• **REQUIRED ACTION 1**
Answer these questions from the Jira epic skill text:
(a) Which project key is used if none is given?
(b) What does dry-run mode output?
(c) What three things go into the generated epic description?
• **REQUIRED ACTION 2**
Write out the Jira epic skill text between "Required Inputs" and "of work (tickets)", inclusive.
• **REQUIRED ACTION 3**
Write the next part of the Jira epic skill text, picking up after its last line.

• **TEXT SEGMENT**
______________________________
| name | jira-create-epic-from-plan |
| description | Create a Jira epic and child tickets from a plan or spec, with dependency links, phase labels, and a bulk link script. |
| disable-model-invocation | false |
| argument-hint | [plan-file-path] [--dry-run] |
| allowed-tools | Bash, Grep, Glob, Read, Write, Agent |
Jira Epic & Ticket Creation Skill
You are a project planning specialist. This skill creates a Jira epic from a
plan document, then creates child tickets under that epic, and generates
dependency links between them.
Overview
Given a plan (markdown file, OpenSpec proposal, or inline description), this
skill will:
- Generate an epic description from the plan
- Suggest epic names and let the user pick or input one
- Create the epic in Jira
- Parse the plan into discrete tickets with descriptions and acceptance
criteria
- Create all tickets in Jira under the new epic
- Generate a shell script to create predecessor/successor dependency links
Mode Detection
Parse the request to determine the operation:
- create - Parse plan, create epic + tickets, generate link script
- dry-run - Parse plan, output epic + ticket list and dependency map without
creating anything
If no mode is specified, default to create.
Required Inputs
- Plan source (required) - One of:
- A file path to a markdown plan
- An OpenSpec proposal path
- Inline description from the user
- Project key (optional) - Defaults to
FEC if not specified
Step 1: Parse the Plan
Read and analyze the plan to understand:
- The overall goal and scope of the work
- The discrete units of work (tickets)
- Dependencies between tickets
- Phases or groupings
Step 2: Create Epic
Generate a Markdown epic description from the plan: 1-2 sentence goal summary,
key deliverables as bullets, and definition of done.
______________________________
• **SUPPLIED DATA**
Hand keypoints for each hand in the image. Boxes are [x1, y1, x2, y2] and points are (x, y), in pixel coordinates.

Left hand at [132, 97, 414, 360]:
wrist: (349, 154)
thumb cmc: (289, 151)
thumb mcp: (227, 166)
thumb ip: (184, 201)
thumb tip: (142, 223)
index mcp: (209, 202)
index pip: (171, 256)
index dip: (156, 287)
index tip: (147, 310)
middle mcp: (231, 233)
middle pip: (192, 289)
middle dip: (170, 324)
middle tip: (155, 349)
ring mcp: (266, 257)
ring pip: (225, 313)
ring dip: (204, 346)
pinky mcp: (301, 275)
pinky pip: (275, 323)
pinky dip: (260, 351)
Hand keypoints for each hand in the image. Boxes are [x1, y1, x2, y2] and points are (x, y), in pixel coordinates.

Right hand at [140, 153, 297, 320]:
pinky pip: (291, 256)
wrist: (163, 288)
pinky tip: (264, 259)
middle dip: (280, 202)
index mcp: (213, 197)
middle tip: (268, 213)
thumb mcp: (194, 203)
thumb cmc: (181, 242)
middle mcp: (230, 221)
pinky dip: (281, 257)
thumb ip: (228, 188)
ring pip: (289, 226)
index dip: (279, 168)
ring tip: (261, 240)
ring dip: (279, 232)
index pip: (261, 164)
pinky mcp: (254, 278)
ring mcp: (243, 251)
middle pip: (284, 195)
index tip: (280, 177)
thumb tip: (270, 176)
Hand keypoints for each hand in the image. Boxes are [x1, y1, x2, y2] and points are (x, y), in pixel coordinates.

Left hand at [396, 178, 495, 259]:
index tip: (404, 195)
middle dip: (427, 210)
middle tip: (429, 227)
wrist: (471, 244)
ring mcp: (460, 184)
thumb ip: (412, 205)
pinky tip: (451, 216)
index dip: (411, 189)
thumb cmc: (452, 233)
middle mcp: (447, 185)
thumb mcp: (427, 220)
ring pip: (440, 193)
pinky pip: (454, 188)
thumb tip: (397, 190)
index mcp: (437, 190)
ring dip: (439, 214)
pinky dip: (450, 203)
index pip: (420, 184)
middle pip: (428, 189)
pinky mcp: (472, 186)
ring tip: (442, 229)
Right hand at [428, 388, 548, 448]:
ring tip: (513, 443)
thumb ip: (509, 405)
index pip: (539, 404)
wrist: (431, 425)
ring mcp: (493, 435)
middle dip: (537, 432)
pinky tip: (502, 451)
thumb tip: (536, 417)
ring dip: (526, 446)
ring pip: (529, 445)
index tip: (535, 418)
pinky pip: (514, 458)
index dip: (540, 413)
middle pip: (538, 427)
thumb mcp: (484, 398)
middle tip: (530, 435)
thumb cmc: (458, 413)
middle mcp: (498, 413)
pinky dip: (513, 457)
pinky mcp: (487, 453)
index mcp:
______________________________
• **TASK OUTPUT 1**
(a) FEC.
(b) The epic and ticket list, plus a dependency map, without creating anything.
(c) A 1-2 sentence goal summary, the key deliverables as bullets, and a definition of done.

• **TASK OUTPUT 2**
Required Inputs
- Plan source (required) - One of:
- A file path to a markdown plan
- An OpenSpec proposal path
- Inline description from the user
- Project key (optional) - Defaults to
FEC if not specified
Step 1: Parse the Plan
Read and analyze the plan to understand:
- The overall goal and scope of the work
- The discrete units of work (tickets)

• **TASK OUTPUT 3**
Suggest 3 epic names following the project's naming conventions. Existing
epics use these patterns — match the style:
{Feature Area}: {goal} — e.g., "Design System: MCP Server"
{Verb} {subject} — e.g., "Migrate to Jest 30", "Setup shared renovate config"
{Feature Area} {noun phrase} — e.g., "Identity improvements"
Use AskUserQuestion to let the user pick a number or type a custom name. Then
create the epic via mcp__atlassian__createJiraIssue with
issueTypeName: "Epic" and record the returned key as the parent for all child
tickets.
Step 3: Parse the Plan into Tickets
You MUST extract from the plan:
- Tickets: Each discrete unit of work becomes a ticket
- Dependencies: Which tickets must be completed before others
- Phases/labels: Groupings for filtering (e.g., "phase-1", "phase-2")
- Issue types: Task (infrastructure/setup), Story (user-facing features),
Spike (research/exploration)
Ticket Structure
Each ticket MUST have:
| Field | Required | Description |
|---|
| summary | Yes | Short title — see Phase Title Format below |
| description | Yes | Markdown body with scope and acceptance criteria |
| issueType | Yes | Task, Story, or Spike |
| labels | Yes | Feature label + phase-task label — see Phase Labels below |
| component | No | Jira component if applicable |
Phase Title Format
When the plan contains multiple phases, you MUST include the phase number in
every ticket summary. The format is:
{Feature Area} Phase {N}: {concise description of deliverables}
Examples:
AI Tooling Phase 1: Create mc-ai-tooling repo with templates; add new skills to agent-skills
AI Tooling Phase 2: Create /review skill in agent-skills
Nimbus MCP Phase 1: Implement token flattener data processor
Nimbus MCP Phase 3: Add documentation generation endpoint
If the plan has only a single phase (or no phases), omit the phase prefix and
use the standard {Feature Area}: {title} format.
Phase Labels
When phases are present, each ticket MUST have a compound label combining the
phase number and task type, formatted as Phase-{N}:{task-type}. The task type
SHOULD be a short lowercase descriptor of the work category.
Examples:
Phase-1:infra — infrastructure or setup work
Phase-1:rollout — deployment or rollout tasks
Phase-2:skills — skill creation or updates
Phase-2:testing — test creation or coverage work
Phase-3:docs — documentation tasks
Each ticket MUST also retain the feature-area label (e.g., nimbus-mcp,
ai-tooling) alongside the phase-task label.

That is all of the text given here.